# [Tasks to complete]
[a] In the forum post about a son with ADHD and nonverbal learning disability, which plan did the special ed director keep him in?
[b] Carry on the forum post about a son with ADHD and nonverbal learning disability from the point where it ends.

# [Source extract]
════

Submitted by Anonymous on Tue, 07/30/2002 - 4:00 PM

Permalink

Hi,
I have to say things are more complicated for more son Daniel. He will be 14 in Sept. He has adhd and has always had symptoms with nld. He was dianosed with depression the beginning of 7th grade . His doctor recomendded a iep in place last nov. 01 . My son is very intelligent so the spec ed dirrector kept him in the 504 plan. Well my son went through axnietys depression and chewed pencils pens he had tics facial and some bodie tics he disrupted the class at times and got detentions. At the end of the year I am sad to say he wrecked his alpha smart he put keys in the wrong place so the alpha smart doesnt work. M y son has to pay for this. I acually cried to the spec ed director and she had him tested. He has nld and there is question maybe tourettes . I love my son. He loves his home and sometimes he sleeps on the floor in our room. H ehas fears and he beats up on himself alot. I feel if the school had met his needs sooner my son wouldnt have suffered emotionaly so much. how do you feel . I quess I need to get some help outside the school for disability training
AudreyJPC wrote:
>
> Maybe you should give him different situations related to
> social skills and tell him to discuss the right choices or
> decisions. Also role playing is a good way to help learn how
> to make the right decisions.
> On the internet you will find lots of information on bullying
> and social skills for the nonverbal learning disabled child.

════

# [Entries shown]
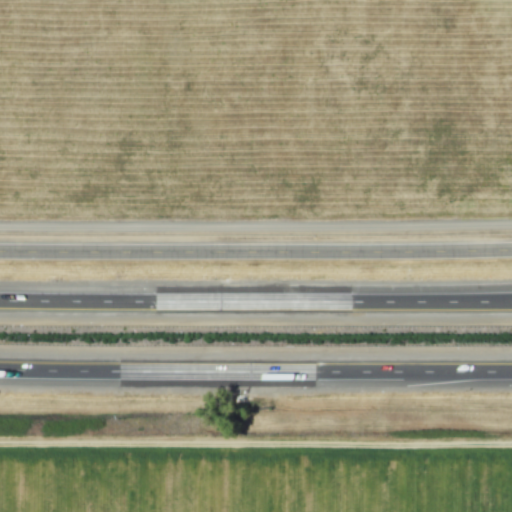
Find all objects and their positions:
airport: (257, 118)
road: (256, 252)
road: (256, 301)
road: (255, 371)
crop: (253, 472)
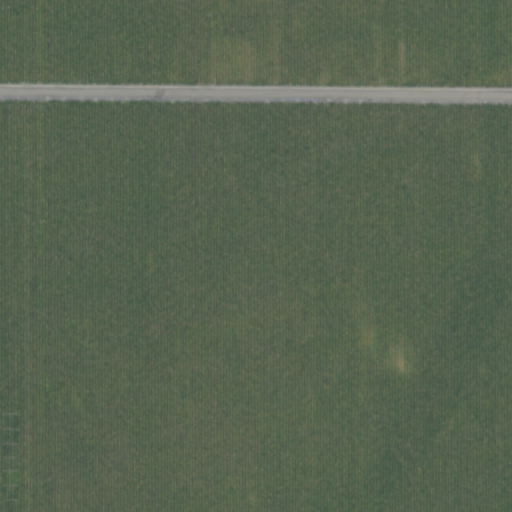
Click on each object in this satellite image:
crop: (256, 256)
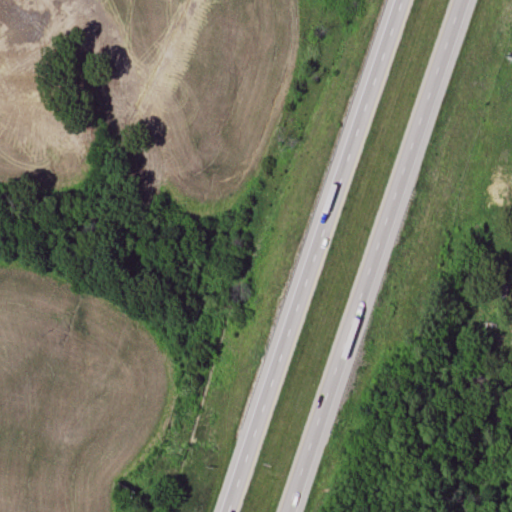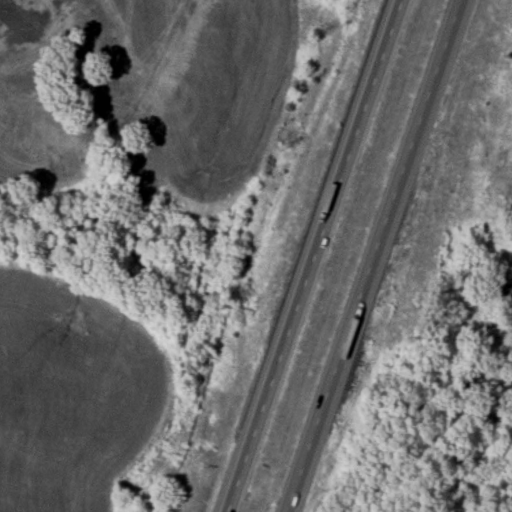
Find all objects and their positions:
road: (313, 256)
road: (376, 256)
building: (501, 341)
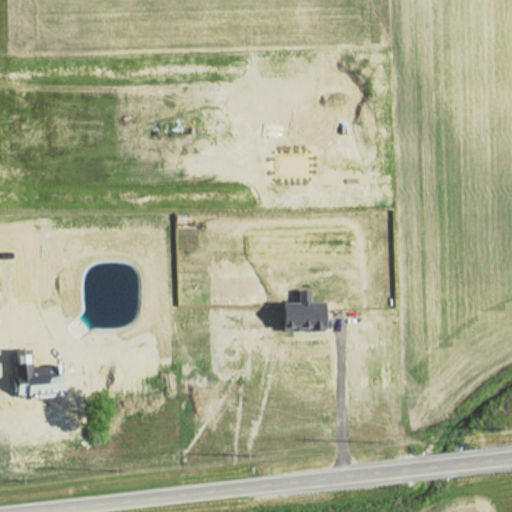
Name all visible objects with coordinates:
crop: (453, 194)
road: (335, 401)
road: (269, 484)
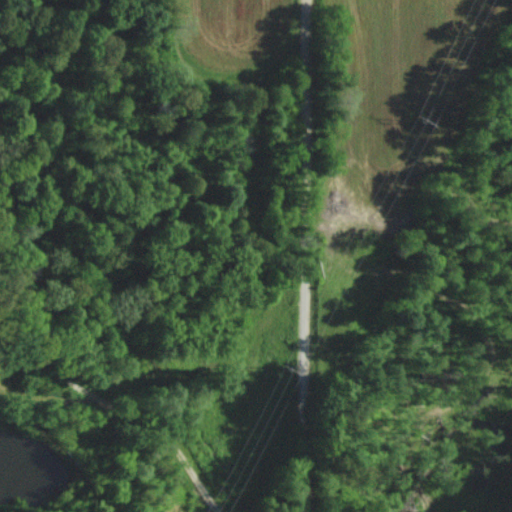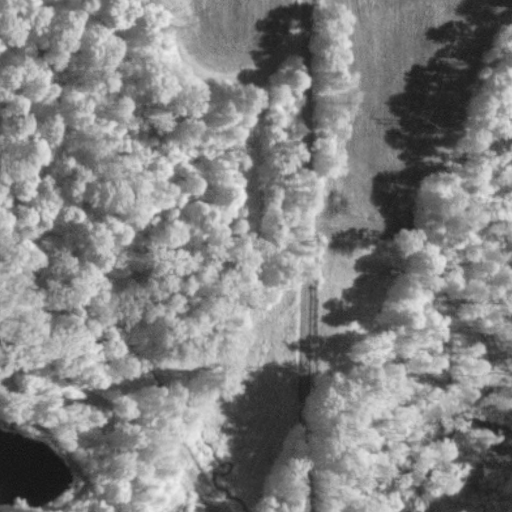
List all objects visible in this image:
power tower: (428, 119)
road: (301, 256)
power tower: (282, 363)
road: (137, 382)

════

# [Exercise answers]
[a] The 504 plan.

[b]
> There are articles about how to help the child that is a
> nonverbal learning disabled child. The website overs a wealth
> of materials to help the nonverbal learning disabled child.
> It also gives organizations and parent groups that could
> offer you help with your child.
> The website is www.nldontheweb.org.
> A book has been written for parents who have a child with
> nonverbal learning disability. This book is a parents’ guide
> to help at home. It helps the parent better understand how
> to deal with the disability. This book is called Nonverbal
> Learning Disabilities at Home: A Parent’s Guide by Pamela B.
> Tanguay.
> You may need to help him team up with a student that will be
> his shadow. This student will need to be a good model for
> Aaron. This may help Aaron learn to make good choices and
> make good decisions. Sometimes children working with children
> works better than adults working with them.